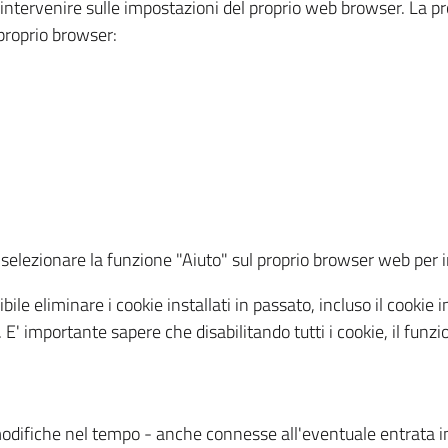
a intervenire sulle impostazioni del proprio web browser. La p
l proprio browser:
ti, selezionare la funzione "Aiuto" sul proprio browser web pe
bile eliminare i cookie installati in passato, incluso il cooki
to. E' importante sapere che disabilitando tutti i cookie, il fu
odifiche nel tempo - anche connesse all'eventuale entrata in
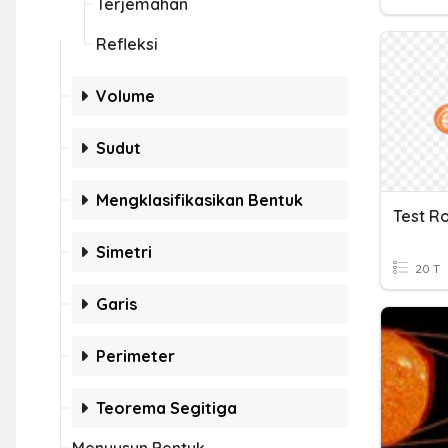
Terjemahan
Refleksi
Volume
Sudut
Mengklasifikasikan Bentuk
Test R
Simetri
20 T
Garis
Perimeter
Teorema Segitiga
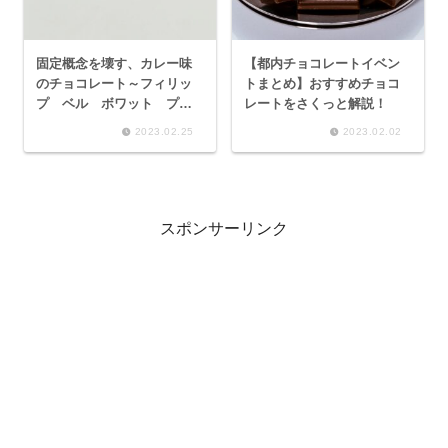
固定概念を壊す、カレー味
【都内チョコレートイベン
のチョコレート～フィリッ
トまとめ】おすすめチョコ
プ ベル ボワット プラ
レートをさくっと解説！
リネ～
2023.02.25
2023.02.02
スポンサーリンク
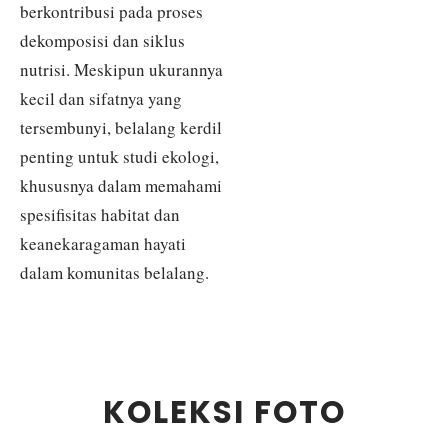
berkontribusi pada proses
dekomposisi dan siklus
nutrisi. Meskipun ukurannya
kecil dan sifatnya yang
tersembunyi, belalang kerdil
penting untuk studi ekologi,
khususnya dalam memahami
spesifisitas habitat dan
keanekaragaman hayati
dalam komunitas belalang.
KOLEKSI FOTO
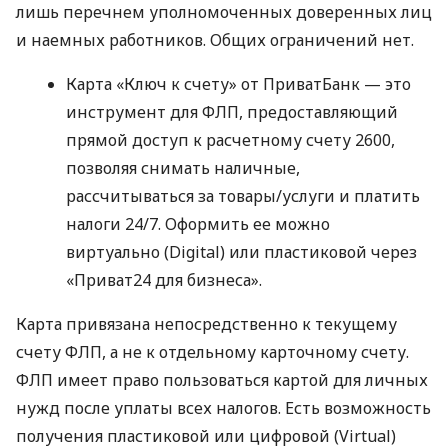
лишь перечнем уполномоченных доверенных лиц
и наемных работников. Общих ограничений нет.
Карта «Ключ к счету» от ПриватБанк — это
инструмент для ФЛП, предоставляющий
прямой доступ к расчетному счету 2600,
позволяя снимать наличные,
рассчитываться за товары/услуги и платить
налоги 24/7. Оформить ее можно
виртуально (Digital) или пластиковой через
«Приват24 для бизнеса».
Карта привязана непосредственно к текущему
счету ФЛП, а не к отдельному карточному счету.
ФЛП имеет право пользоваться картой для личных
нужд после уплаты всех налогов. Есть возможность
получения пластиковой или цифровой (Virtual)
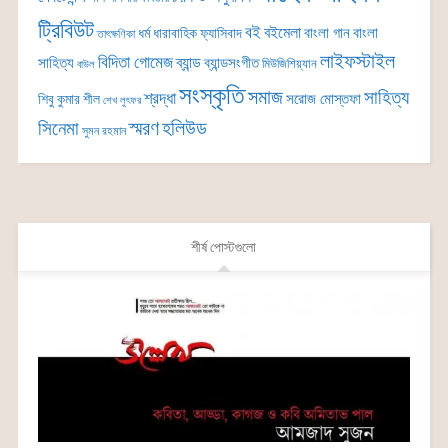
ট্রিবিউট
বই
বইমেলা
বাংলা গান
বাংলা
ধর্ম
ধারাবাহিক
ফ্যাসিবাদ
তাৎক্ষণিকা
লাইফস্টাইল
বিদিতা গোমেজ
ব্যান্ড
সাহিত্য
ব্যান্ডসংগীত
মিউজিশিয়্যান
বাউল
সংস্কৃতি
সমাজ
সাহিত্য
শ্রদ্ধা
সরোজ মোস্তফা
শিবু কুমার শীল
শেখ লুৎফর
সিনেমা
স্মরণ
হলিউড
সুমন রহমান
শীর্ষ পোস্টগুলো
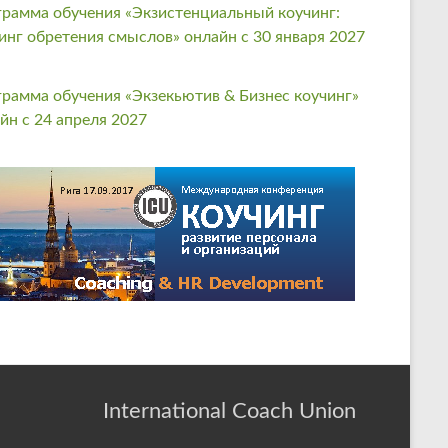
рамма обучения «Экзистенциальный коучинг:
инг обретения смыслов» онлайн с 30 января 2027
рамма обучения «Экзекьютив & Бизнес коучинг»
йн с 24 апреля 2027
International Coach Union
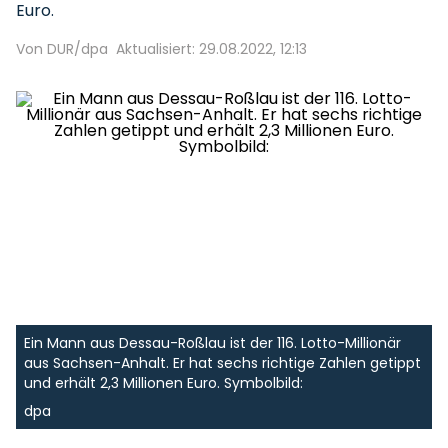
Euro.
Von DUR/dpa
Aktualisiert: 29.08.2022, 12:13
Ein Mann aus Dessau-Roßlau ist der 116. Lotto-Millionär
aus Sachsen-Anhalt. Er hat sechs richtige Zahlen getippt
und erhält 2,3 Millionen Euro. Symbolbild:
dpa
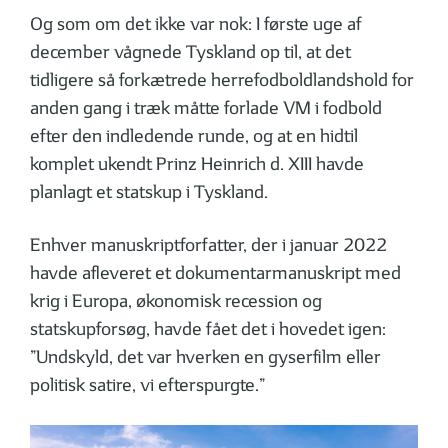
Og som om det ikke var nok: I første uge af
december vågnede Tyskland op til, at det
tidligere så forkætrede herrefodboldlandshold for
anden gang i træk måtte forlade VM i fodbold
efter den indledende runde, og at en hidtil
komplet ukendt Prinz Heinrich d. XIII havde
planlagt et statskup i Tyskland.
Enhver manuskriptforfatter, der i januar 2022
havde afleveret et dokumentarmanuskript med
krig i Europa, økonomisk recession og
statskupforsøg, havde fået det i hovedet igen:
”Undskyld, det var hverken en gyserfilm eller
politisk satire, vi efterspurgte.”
--
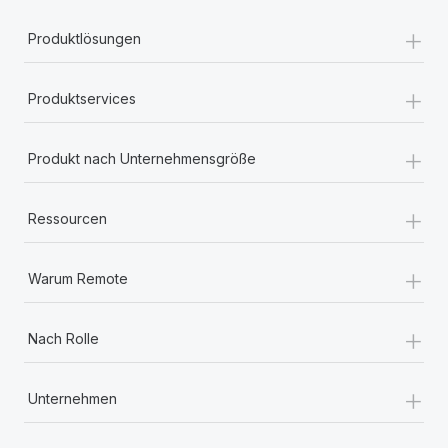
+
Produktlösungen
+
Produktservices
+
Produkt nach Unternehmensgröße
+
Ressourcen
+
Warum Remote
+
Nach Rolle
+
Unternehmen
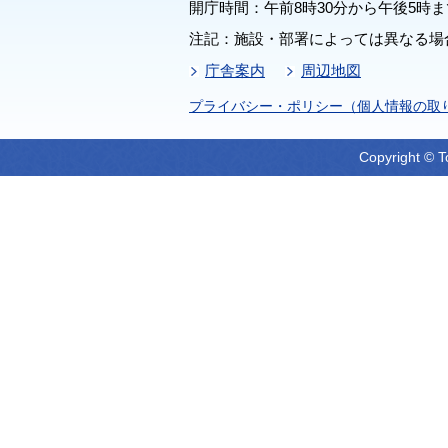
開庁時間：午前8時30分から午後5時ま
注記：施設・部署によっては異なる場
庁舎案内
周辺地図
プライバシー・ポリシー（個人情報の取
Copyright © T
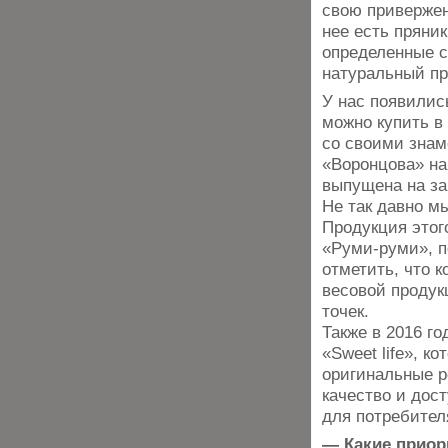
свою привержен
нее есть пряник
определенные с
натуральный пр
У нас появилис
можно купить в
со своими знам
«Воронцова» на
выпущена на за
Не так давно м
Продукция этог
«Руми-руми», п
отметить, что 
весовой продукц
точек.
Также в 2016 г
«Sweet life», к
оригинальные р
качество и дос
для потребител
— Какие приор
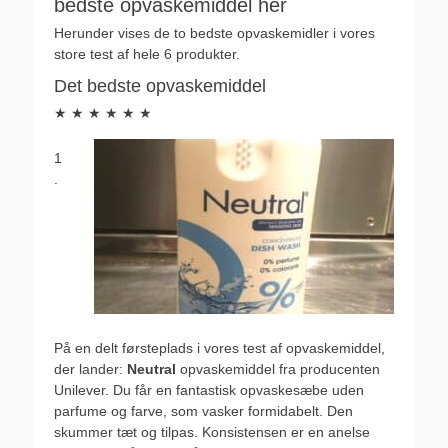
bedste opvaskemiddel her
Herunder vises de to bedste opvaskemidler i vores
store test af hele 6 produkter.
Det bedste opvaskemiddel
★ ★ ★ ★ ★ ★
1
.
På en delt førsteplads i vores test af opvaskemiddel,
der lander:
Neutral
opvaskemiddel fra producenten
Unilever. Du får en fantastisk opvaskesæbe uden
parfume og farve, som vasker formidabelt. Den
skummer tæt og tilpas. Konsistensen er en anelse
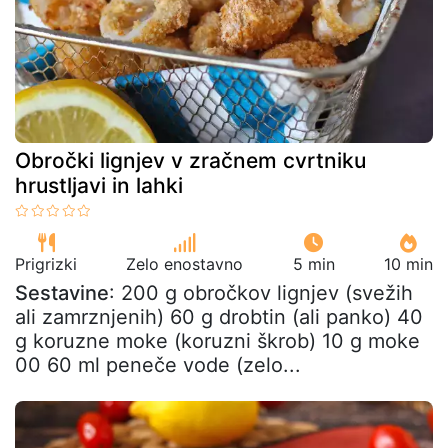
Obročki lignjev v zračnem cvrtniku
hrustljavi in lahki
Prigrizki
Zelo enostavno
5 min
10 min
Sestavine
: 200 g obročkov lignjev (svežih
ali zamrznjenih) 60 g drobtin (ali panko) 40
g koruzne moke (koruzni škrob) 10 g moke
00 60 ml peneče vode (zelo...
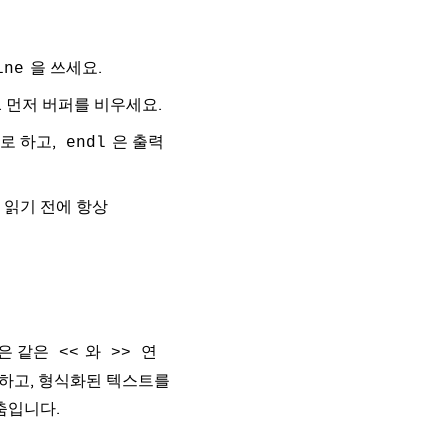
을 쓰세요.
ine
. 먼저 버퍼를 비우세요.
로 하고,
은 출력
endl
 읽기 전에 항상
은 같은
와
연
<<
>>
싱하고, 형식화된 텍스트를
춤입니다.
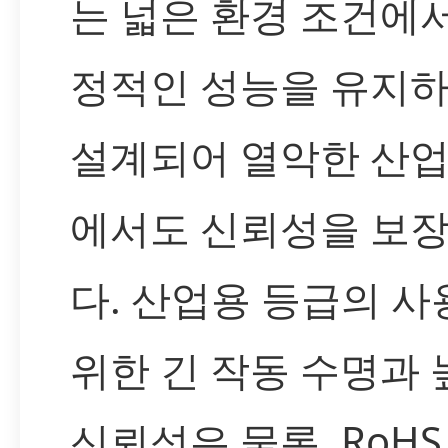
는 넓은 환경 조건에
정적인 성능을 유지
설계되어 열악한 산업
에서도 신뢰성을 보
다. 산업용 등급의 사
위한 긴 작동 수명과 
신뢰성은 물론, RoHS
...
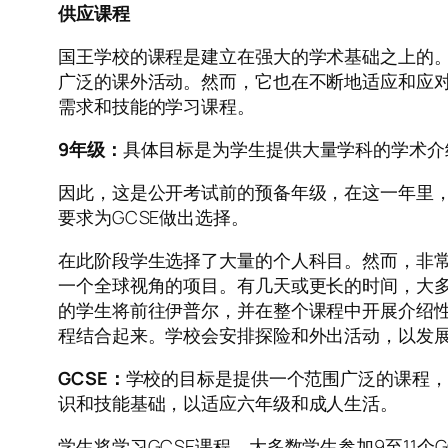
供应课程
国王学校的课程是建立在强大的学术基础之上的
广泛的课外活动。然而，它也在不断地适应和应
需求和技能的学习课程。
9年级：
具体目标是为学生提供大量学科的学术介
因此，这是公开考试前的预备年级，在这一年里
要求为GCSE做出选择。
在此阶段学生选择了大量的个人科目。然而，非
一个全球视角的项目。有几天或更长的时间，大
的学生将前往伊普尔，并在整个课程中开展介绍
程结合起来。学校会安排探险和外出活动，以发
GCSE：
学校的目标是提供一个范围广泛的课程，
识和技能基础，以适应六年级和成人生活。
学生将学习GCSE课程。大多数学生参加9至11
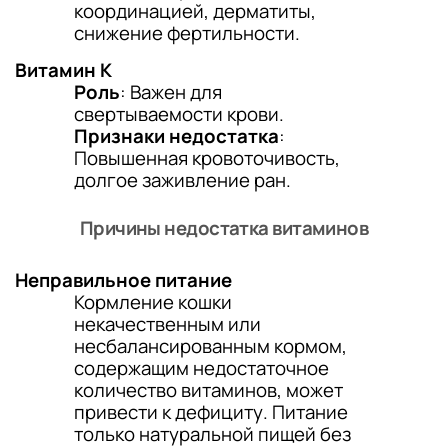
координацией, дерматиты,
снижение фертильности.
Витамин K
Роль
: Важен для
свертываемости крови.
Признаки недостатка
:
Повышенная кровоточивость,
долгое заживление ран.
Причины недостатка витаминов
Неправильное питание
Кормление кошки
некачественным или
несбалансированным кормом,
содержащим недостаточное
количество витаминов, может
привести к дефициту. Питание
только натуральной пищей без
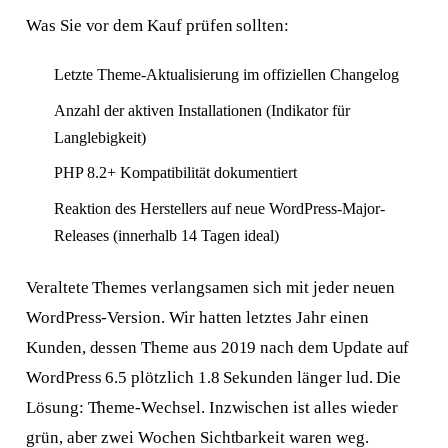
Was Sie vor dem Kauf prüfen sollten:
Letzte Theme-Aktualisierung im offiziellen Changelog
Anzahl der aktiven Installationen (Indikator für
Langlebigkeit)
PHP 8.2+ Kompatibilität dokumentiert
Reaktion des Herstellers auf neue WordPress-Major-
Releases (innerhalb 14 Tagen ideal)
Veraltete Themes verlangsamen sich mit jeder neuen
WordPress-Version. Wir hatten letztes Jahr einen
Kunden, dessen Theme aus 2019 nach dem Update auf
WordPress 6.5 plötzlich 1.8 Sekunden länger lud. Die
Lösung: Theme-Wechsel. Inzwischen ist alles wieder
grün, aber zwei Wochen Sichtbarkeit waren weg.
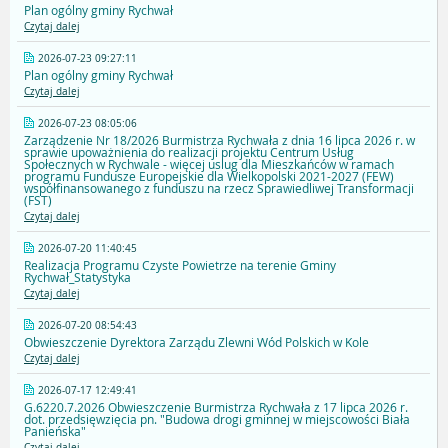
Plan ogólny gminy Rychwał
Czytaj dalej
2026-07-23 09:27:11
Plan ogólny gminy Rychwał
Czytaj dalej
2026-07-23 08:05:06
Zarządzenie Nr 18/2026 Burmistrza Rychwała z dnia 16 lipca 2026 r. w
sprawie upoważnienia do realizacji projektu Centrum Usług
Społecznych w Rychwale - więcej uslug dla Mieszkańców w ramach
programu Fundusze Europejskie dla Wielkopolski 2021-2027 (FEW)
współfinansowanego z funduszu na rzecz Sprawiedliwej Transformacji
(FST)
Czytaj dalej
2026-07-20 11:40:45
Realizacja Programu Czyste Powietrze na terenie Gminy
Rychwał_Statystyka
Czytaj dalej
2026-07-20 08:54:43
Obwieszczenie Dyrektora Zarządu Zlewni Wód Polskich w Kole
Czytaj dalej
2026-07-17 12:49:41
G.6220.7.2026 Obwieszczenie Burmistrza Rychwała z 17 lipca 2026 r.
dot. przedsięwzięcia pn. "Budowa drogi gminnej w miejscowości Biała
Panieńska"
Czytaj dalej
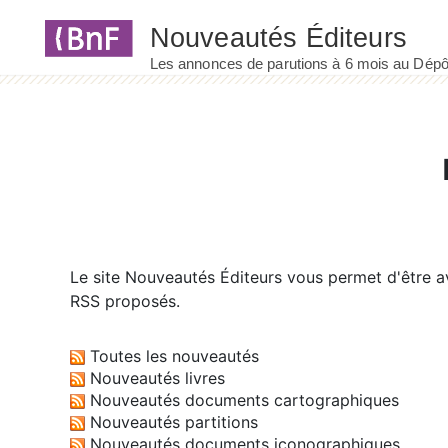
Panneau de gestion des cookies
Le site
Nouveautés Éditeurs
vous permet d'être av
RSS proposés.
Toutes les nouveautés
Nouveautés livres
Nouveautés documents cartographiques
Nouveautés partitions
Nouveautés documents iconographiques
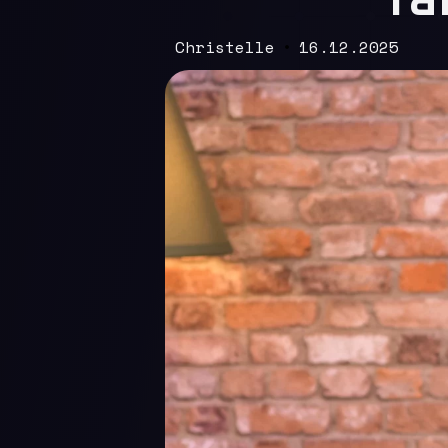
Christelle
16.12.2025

Work to be completed:
Update the stretch of the material from the line containing "a intervenire sulle" through the line containing "to. E' importante" by substituting "navigatore" for every "browser" and keeping all other text intact. Output only those lines.

Task result:
a intervenire sulle impostazioni del proprio web navigatore. La p
l proprio navigatore:
ti, selezionare la funzione "Aiuto" sul proprio navigatore web pe
bile eliminare i cookie installati in passato, incluso il cooki
to. E' importante sapere che disabilitando tutti i cookie, il fu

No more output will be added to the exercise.